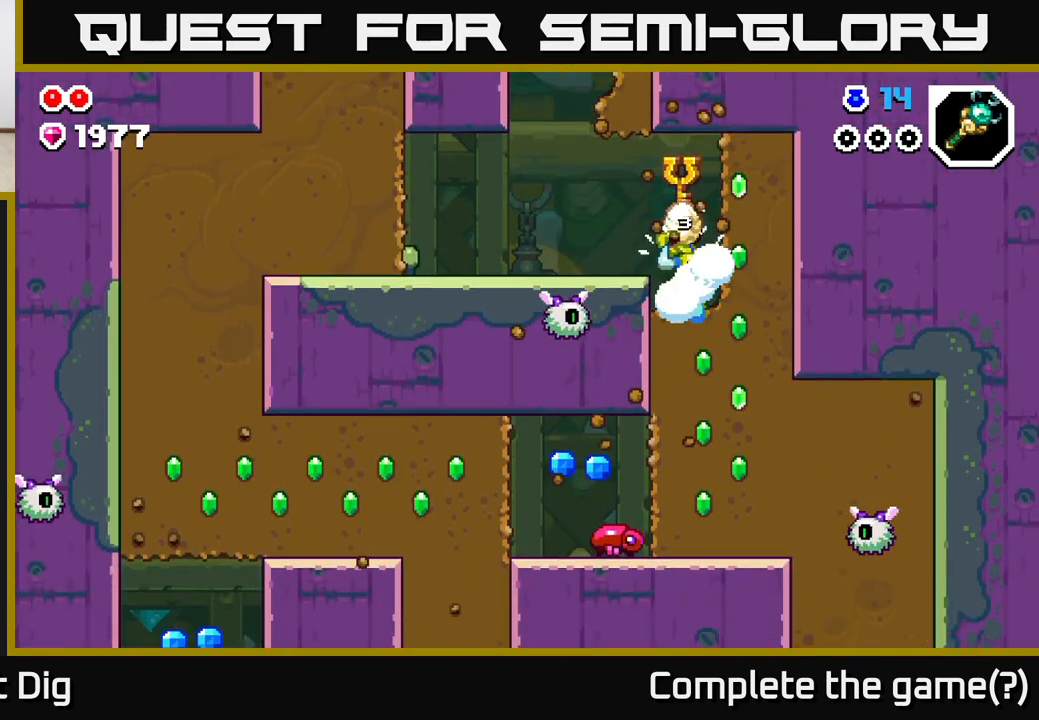
{"buttons": [], "left_stick": "right", "right_stick": "center", "events": [[67, "X", "up"], [183, "left_stick", "center"], [300, "A", "down"], [400, "X", "down"], [450, "left_stick", "right"], [467, "A", "up"], [500, "X", "up"]]}
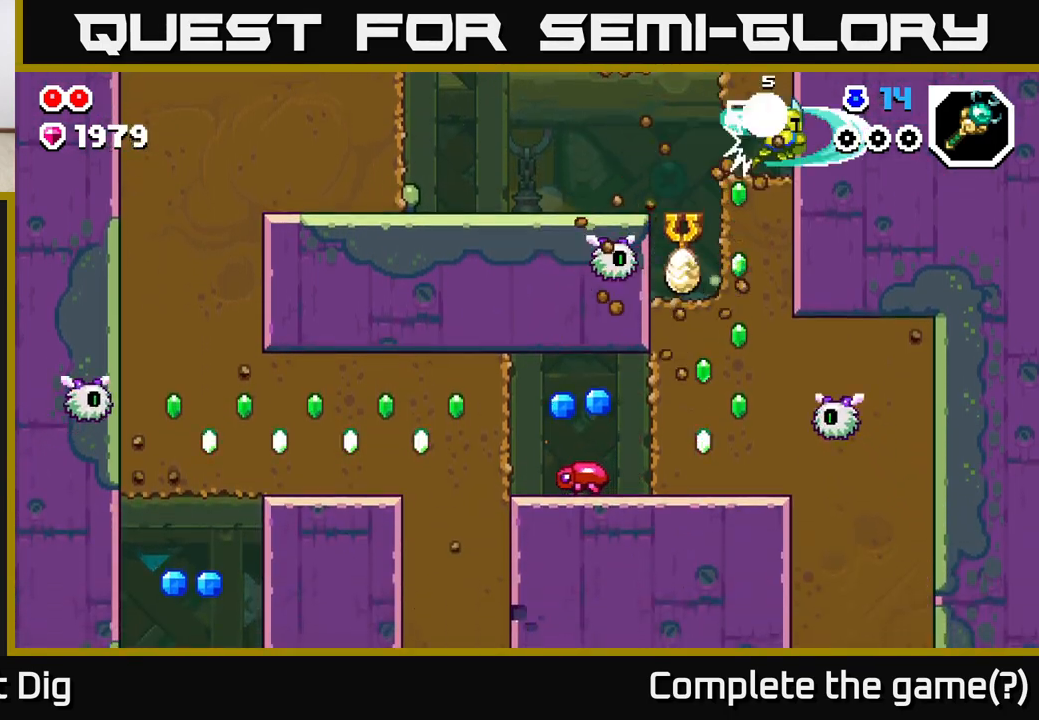
{"buttons": [], "left_stick": "left", "right_stick": "center", "events": [[317, "left_stick", "center"], [467, "left_stick", "left"]]}
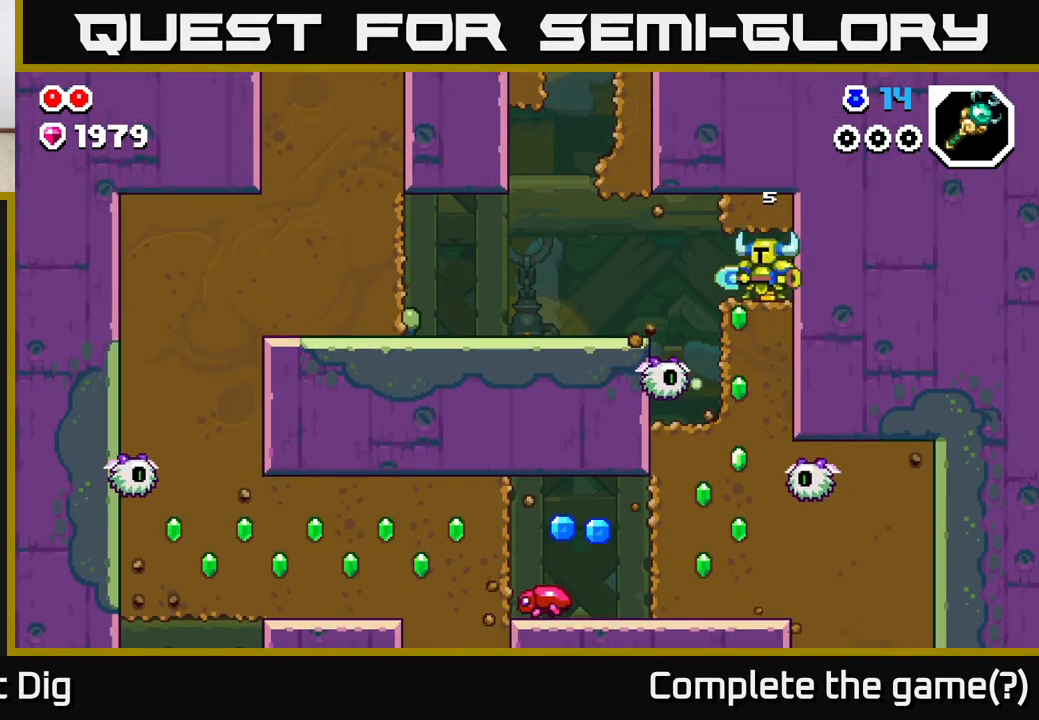
{"buttons": ["X"], "left_stick": "down", "right_stick": "center", "events": [[117, "left_stick", "center"], [233, "left_stick", "down"], [400, "X", "down"]]}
======
Description of the task >>
What you return should be the whole listing, word for word, without its pictures.

Written answer >>
{"buttons": [], "left_stick": "right", "right_stick": "center", "events": [[67, "X", "up"], [183, "left_stick", "center"], [300, "A", "down"], [400, "X", "down"], [450, "left_stick", "right"], [467, "A", "up"], [500, "X", "up"]]}
{"buttons": [], "left_stick": "left", "right_stick": "center", "events": [[317, "left_stick", "center"], [467, "left_stick", "left"]]}
{"buttons": ["X"], "left_stick": "down", "right_stick": "center", "events": [[117, "left_stick", "center"], [233, "left_stick", "down"], [400, "X", "down"]]}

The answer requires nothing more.